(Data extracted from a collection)
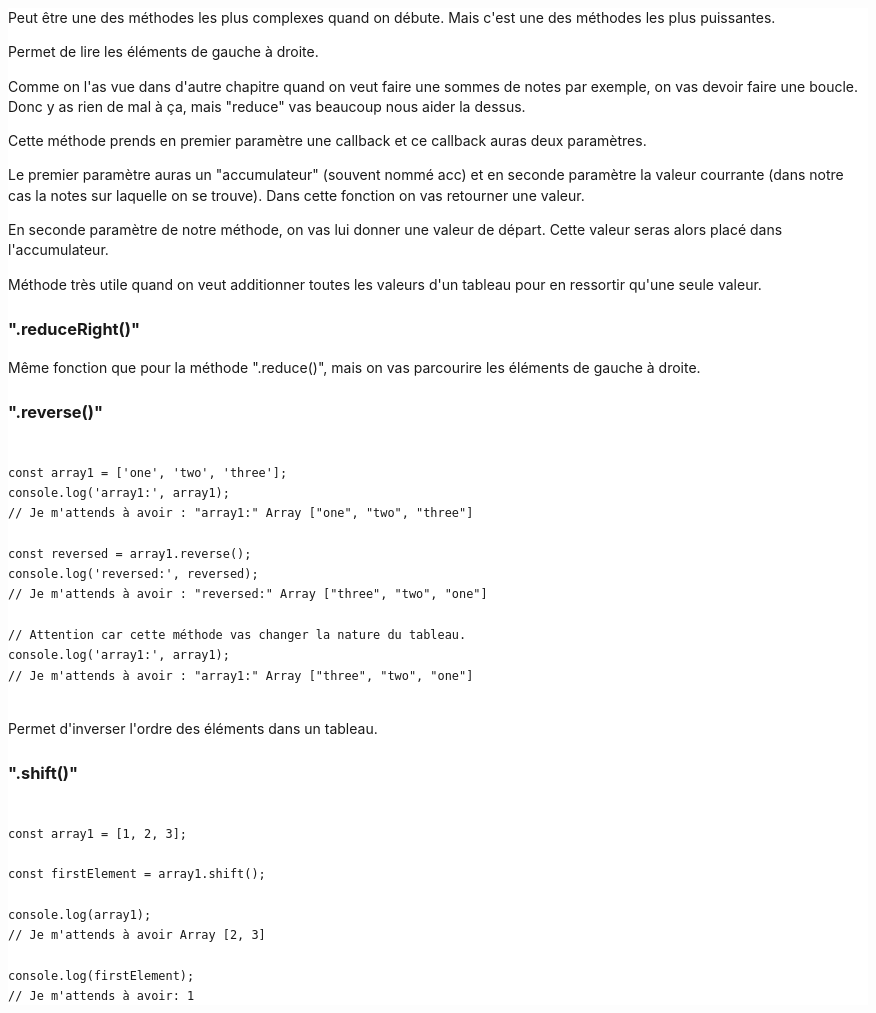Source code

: Peut être une des méthodes les plus complexes quand on débute. Mais c'est une des méthodes les plus puissantes. 

Permet de lire les éléments de gauche à droite. 

Comme on l'as vue dans d'autre chapitre quand on veut faire une sommes de notes par exemple, on vas devoir faire une boucle. Donc y as rien de mal à ça, mais "reduce" vas beaucoup nous aider la dessus. 

Cette méthode prends en premier paramètre une callback et ce callback auras deux paramètres. 

Le premier paramètre auras un "accumulateur" (souvent nommé acc) et en seconde paramètre la valeur courrante (dans notre cas la notes sur laquelle on se trouve). 
Dans cette fonction on vas retourner une valeur.

En seconde paramètre de notre méthode, on vas lui donner une valeur de départ. Cette valeur seras alors placé dans l'accumulateur.

Méthode très utile quand on veut additionner toutes les valeurs d'un tableau pour en ressortir qu'une seule valeur. 

### ".reduceRight()"

Même fonction que pour la méthode ".reduce()", mais on vas parcourire les éléments de gauche à droite. 

### ".reverse()"

```JS

const array1 = ['one', 'two', 'three'];
console.log('array1:', array1);
// Je m'attends à avoir : "array1:" Array ["one", "two", "three"]

const reversed = array1.reverse();
console.log('reversed:', reversed);
// Je m'attends à avoir : "reversed:" Array ["three", "two", "one"]

// Attention car cette méthode vas changer la nature du tableau.
console.log('array1:', array1);
// Je m'attends à avoir : "array1:" Array ["three", "two", "one"]


```

Permet d'inverser l'ordre des éléments dans un tableau. 



### ".shift()"

```JS

const array1 = [1, 2, 3];

const firstElement = array1.shift();

console.log(array1);
// Je m'attends à avoir Array [2, 3]

console.log(firstElement);
// Je m'attends à avoir: 1

```
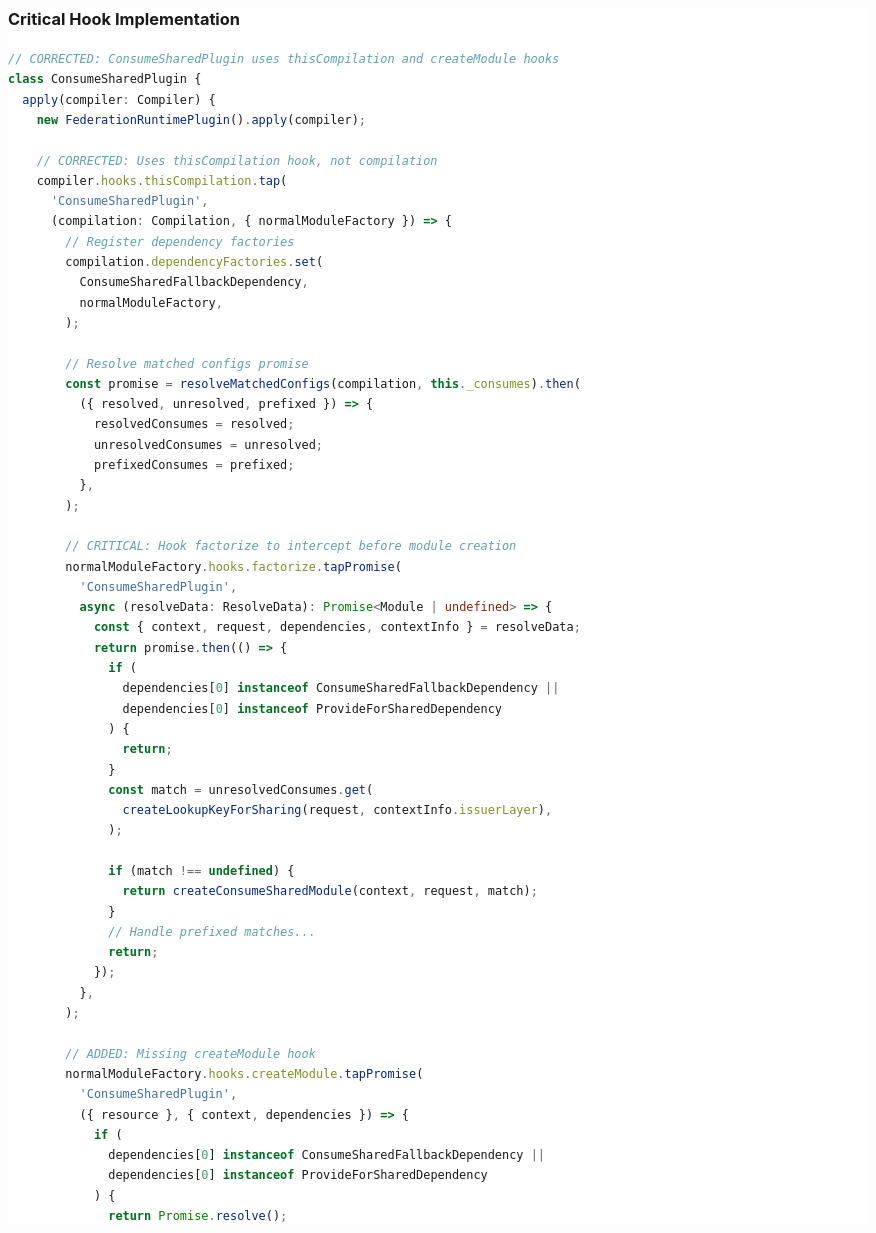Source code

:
 ```mermaid
```

### Critical Hook Implementation

```typescript
// CORRECTED: ConsumeSharedPlugin uses thisCompilation and createModule hooks
class ConsumeSharedPlugin {
  apply(compiler: Compiler) {
    new FederationRuntimePlugin().apply(compiler);
    
    // CORRECTED: Uses thisCompilation hook, not compilation
    compiler.hooks.thisCompilation.tap(
      'ConsumeSharedPlugin',
      (compilation: Compilation, { normalModuleFactory }) => {
        // Register dependency factories
        compilation.dependencyFactories.set(
          ConsumeSharedFallbackDependency,
          normalModuleFactory,
        );
        
        // Resolve matched configs promise
        const promise = resolveMatchedConfigs(compilation, this._consumes).then(
          ({ resolved, unresolved, prefixed }) => {
            resolvedConsumes = resolved;
            unresolvedConsumes = unresolved;
            prefixedConsumes = prefixed;
          },
        );
        
        // CRITICAL: Hook factorize to intercept before module creation
        normalModuleFactory.hooks.factorize.tapPromise(
          'ConsumeSharedPlugin',
          async (resolveData: ResolveData): Promise<Module | undefined> => {
            const { context, request, dependencies, contextInfo } = resolveData;
            return promise.then(() => {
              if (
                dependencies[0] instanceof ConsumeSharedFallbackDependency ||
                dependencies[0] instanceof ProvideForSharedDependency
              ) {
                return;
              }
              const match = unresolvedConsumes.get(
                createLookupKeyForSharing(request, contextInfo.issuerLayer),
              );

              if (match !== undefined) {
                return createConsumeSharedModule(context, request, match);
              }
              // Handle prefixed matches...
              return;
            });
          },
        );
        
        // ADDED: Missing createModule hook
        normalModuleFactory.hooks.createModule.tapPromise(
          'ConsumeSharedPlugin',
          ({ resource }, { context, dependencies }) => {
            if (
              dependencies[0] instanceof ConsumeSharedFallbackDependency ||
              dependencies[0] instanceof ProvideForSharedDependency
            ) {
              return Promise.resolve();
```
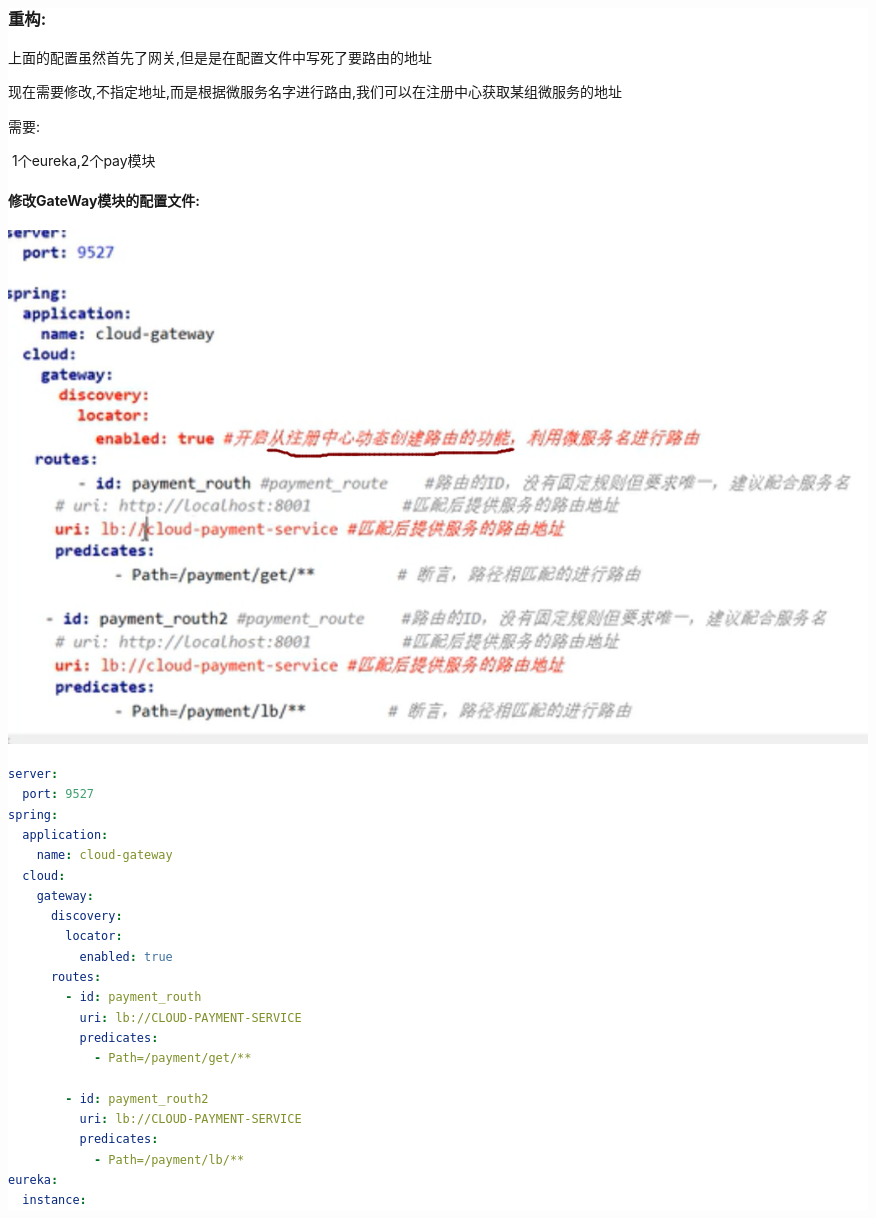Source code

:  



### 重构:

上面的配置虽然首先了网关,但是是在配置文件中写死了要路由的地址

现在需要修改,不指定地址,而是根据微服务名字进行路由,我们可以在注册中心获取某组微服务的地址

需要:

​		1个eureka,2个pay模块

#### 修改GateWay模块的配置文件:

![](.\图片\gateway的21.png)

```yaml
server:
  port: 9527
spring:
  application:
    name: cloud-gateway
  cloud:
    gateway:
      discovery:
        locator:
          enabled: true
      routes:
        - id: payment_routh
          uri: lb://CLOUD-PAYMENT-SERVICE
          predicates:
            - Path=/payment/get/**

        - id: payment_routh2
          uri: lb://CLOUD-PAYMENT-SERVICE
          predicates:
            - Path=/payment/lb/**
eureka:
  instance:
```
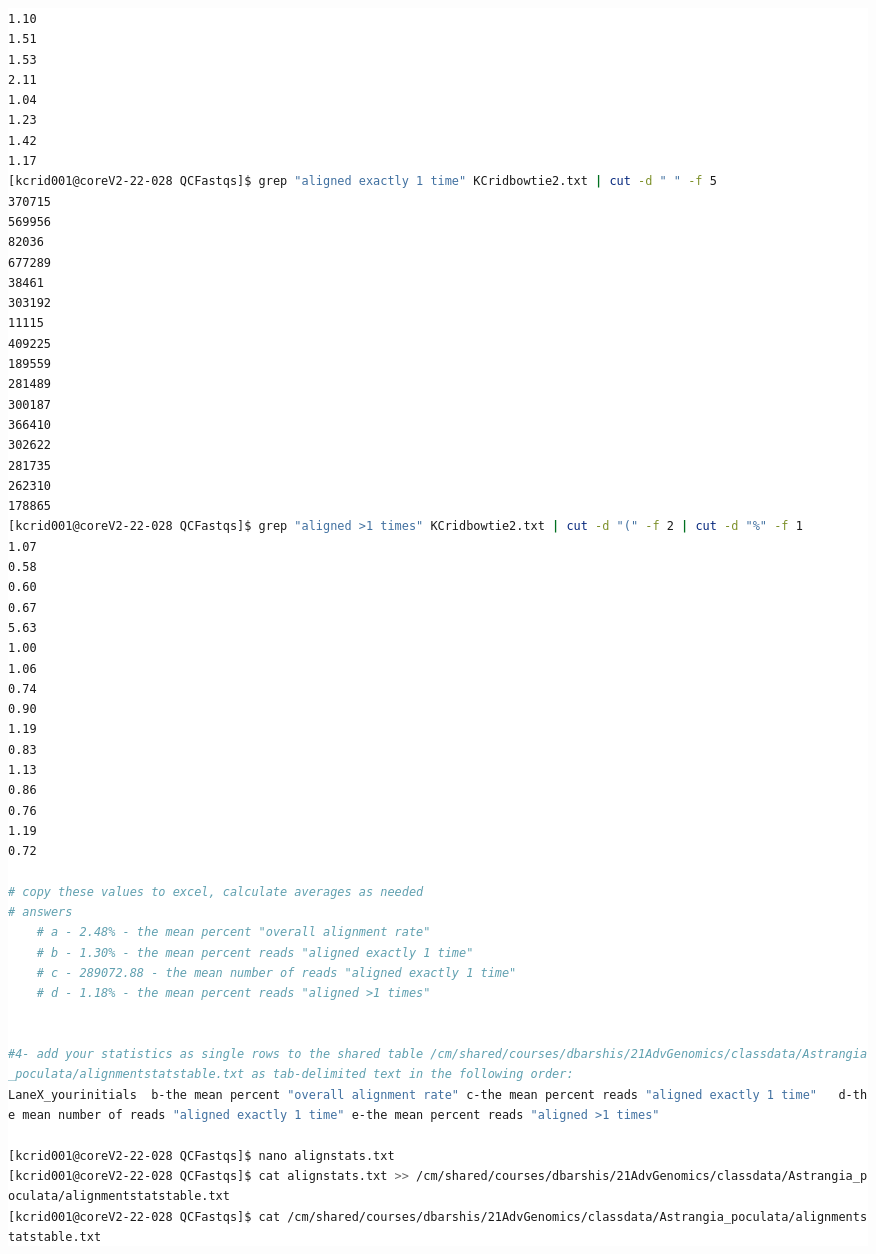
 ```sh
1.10
1.51
1.53
2.11
1.04
1.23
1.42
1.17
[kcrid001@coreV2-22-028 QCFastqs]$ grep "aligned exactly 1 time" KCridbowtie2.txt | cut -d " " -f 5
370715
569956
82036
677289
38461
303192
11115
409225
189559
281489
300187
366410
302622
281735
262310
178865
[kcrid001@coreV2-22-028 QCFastqs]$ grep "aligned >1 times" KCridbowtie2.txt | cut -d "(" -f 2 | cut -d "%" -f 1
1.07
0.58
0.60
0.67
5.63
1.00
1.06
0.74
0.90
1.19
0.83
1.13
0.86
0.76
1.19
0.72

# copy these values to excel, calculate averages as needed
# answers
	# a - 2.48% - the mean percent "overall alignment rate"
	# b - 1.30% - the mean percent reads "aligned exactly 1 time"
	# c - 289072.88 - the mean number of reads "aligned exactly 1 time"
	# d - 1.18% - the mean percent reads "aligned >1 times"


#4- add your statistics as single rows to the shared table /cm/shared/courses/dbarshis/21AdvGenomics/classdata/Astrangia_poculata/alignmentstatstable.txt as tab-delimited text in the following order:
LaneX_yourinitials	b-the mean percent "overall alignment rate"	c-the mean percent reads "aligned exactly 1 time"	d-the mean number of reads "aligned exactly 1 time"	e-the mean percent reads "aligned >1 times"

[kcrid001@coreV2-22-028 QCFastqs]$ nano alignstats.txt
[kcrid001@coreV2-22-028 QCFastqs]$ cat alignstats.txt >> /cm/shared/courses/dbarshis/21AdvGenomics/classdata/Astrangia_poculata/alignmentstatstable.txt
[kcrid001@coreV2-22-028 QCFastqs]$ cat /cm/shared/courses/dbarshis/21AdvGenomics/classdata/Astrangia_poculata/alignmentstatstable.txt
```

▶ _What the exercise asks_
Omit the pictures. Repeat the rest of the data exactly.

▶ _Problem solution_
Source code

: Peut être une des méthodes les plus complexes quand on débute. Mais c'est une des méthodes les plus puissantes. 

Permet de lire les éléments de gauche à droite. 

Comme on l'as vue dans d'autre chapitre quand on veut faire une sommes de notes par exemple, on vas devoir faire une boucle. Donc y as rien de mal à ça, mais "reduce" vas beaucoup nous aider la dessus. 

Cette méthode prends en premier paramètre une callback et ce callback auras deux paramètres. 

Le premier paramètre auras un "accumulateur" (souvent nommé acc) et en seconde paramètre la valeur courrante (dans notre cas la notes sur laquelle on se trouve). 
Dans cette fonction on vas retourner une valeur.

En seconde paramètre de notre méthode, on vas lui donner une valeur de départ. Cette valeur seras alors placé dans l'accumulateur.

Méthode très utile quand on veut additionner toutes les valeurs d'un tableau pour en ressortir qu'une seule valeur. 

### ".reduceRight()"

Même fonction que pour la méthode ".reduce()", mais on vas parcourire les éléments de gauche à droite. 

### ".reverse()"

```JS

const array1 = ['one', 'two', 'three'];
console.log('array1:', array1);
// Je m'attends à avoir : "array1:" Array ["one", "two", "three"]

const reversed = array1.reverse();
console.log('reversed:', reversed);
// Je m'attends à avoir : "reversed:" Array ["three", "two", "one"]

// Attention car cette méthode vas changer la nature du tableau.
console.log('array1:', array1);
// Je m'attends à avoir : "array1:" Array ["three", "two", "one"]


```

Permet d'inverser l'ordre des éléments dans un tableau. 



### ".shift()"

```JS

const array1 = [1, 2, 3];

const firstElement = array1.shift();

console.log(array1);
// Je m'attends à avoir Array [2, 3]

console.log(firstElement);
// Je m'attends à avoir: 1

```
Source code

:
 ```mermaid
```

### Critical Hook Implementation

```typescript
// CORRECTED: ConsumeSharedPlugin uses thisCompilation and createModule hooks
class ConsumeSharedPlugin {
  apply(compiler: Compiler) {
    new FederationRuntimePlugin().apply(compiler);
    
    // CORRECTED: Uses thisCompilation hook, not compilation
    compiler.hooks.thisCompilation.tap(
      'ConsumeSharedPlugin',
      (compilation: Compilation, { normalModuleFactory }) => {
        // Register dependency factories
        compilation.dependencyFactories.set(
          ConsumeSharedFallbackDependency,
          normalModuleFactory,
        );
        
        // Resolve matched configs promise
        const promise = resolveMatchedConfigs(compilation, this._consumes).then(
          ({ resolved, unresolved, prefixed }) => {
            resolvedConsumes = resolved;
            unresolvedConsumes = unresolved;
            prefixedConsumes = prefixed;
          },
        );
        
        // CRITICAL: Hook factorize to intercept before module creation
        normalModuleFactory.hooks.factorize.tapPromise(
          'ConsumeSharedPlugin',
          async (resolveData: ResolveData): Promise<Module | undefined> => {
            const { context, request, dependencies, contextInfo } = resolveData;
            return promise.then(() => {
              if (
                dependencies[0] instanceof ConsumeSharedFallbackDependency ||
                dependencies[0] instanceof ProvideForSharedDependency
              ) {
                return;
              }
              const match = unresolvedConsumes.get(
                createLookupKeyForSharing(request, contextInfo.issuerLayer),
              );

              if (match !== undefined) {
                return createConsumeSharedModule(context, request, match);
              }
              // Handle prefixed matches...
              return;
            });
          },
        );
        
        // ADDED: Missing createModule hook
        normalModuleFactory.hooks.createModule.tapPromise(
          'ConsumeSharedPlugin',
          ({ resource }, { context, dependencies }) => {
            if (
              dependencies[0] instanceof ConsumeSharedFallbackDependency ||
              dependencies[0] instanceof ProvideForSharedDependency
            ) {
              return Promise.resolve();
```
Source code

:  



### 重构:

上面的配置虽然首先了网关,但是是在配置文件中写死了要路由的地址

现在需要修改,不指定地址,而是根据微服务名字进行路由,我们可以在注册中心获取某组微服务的地址

需要:

​		1个eureka,2个pay模块

#### 修改GateWay模块的配置文件:

![](.\图片\gateway的21.png)

```yaml
server:
  port: 9527
spring:
  application:
    name: cloud-gateway
  cloud:
    gateway:
      discovery:
        locator:
          enabled: true
      routes:
        - id: payment_routh
          uri: lb://CLOUD-PAYMENT-SERVICE
          predicates:
            - Path=/payment/get/**

        - id: payment_routh2
          uri: lb://CLOUD-PAYMENT-SERVICE
          predicates:
            - Path=/payment/lb/**
eureka:
  instance:
```
 ```sh
1.10
1.51
1.53
2.11
1.04
1.23
1.42
1.17
[kcrid001@coreV2-22-028 QCFastqs]$ grep "aligned exactly 1 time" KCridbowtie2.txt | cut -d " " -f 5
370715
569956
82036
677289
38461
303192
11115
409225
189559
281489
300187
366410
302622
281735
262310
178865
[kcrid001@coreV2-22-028 QCFastqs]$ grep "aligned >1 times" KCridbowtie2.txt | cut -d "(" -f 2 | cut -d "%" -f 1
1.07
0.58
0.60
0.67
5.63
1.00
1.06
0.74
0.90
1.19
0.83
1.13
0.86
0.76
1.19
0.72

# copy these values to excel, calculate averages as needed
# answers
	# a - 2.48% - the mean percent "overall alignment rate"
	# b - 1.30% - the mean percent reads "aligned exactly 1 time"
	# c - 289072.88 - the mean number of reads "aligned exactly 1 time"
	# d - 1.18% - the mean percent reads "aligned >1 times"


#4- add your statistics as single rows to the shared table /cm/shared/courses/dbarshis/21AdvGenomics/classdata/Astrangia_poculata/alignmentstatstable.txt as tab-delimited text in the following order:
LaneX_yourinitials	b-the mean percent "overall alignment rate"	c-the mean percent reads "aligned exactly 1 time"	d-the mean number of reads "aligned exactly 1 time"	e-the mean percent reads "aligned >1 times"

[kcrid001@coreV2-22-028 QCFastqs]$ nano alignstats.txt
[kcrid001@coreV2-22-028 QCFastqs]$ cat alignstats.txt >> /cm/shared/courses/dbarshis/21AdvGenomics/classdata/Astrangia_poculata/alignmentstatstable.txt
[kcrid001@coreV2-22-028 QCFastqs]$ cat /cm/shared/courses/dbarshis/21AdvGenomics/classdata/Astrangia_poculata/alignmentstatstable.txt
```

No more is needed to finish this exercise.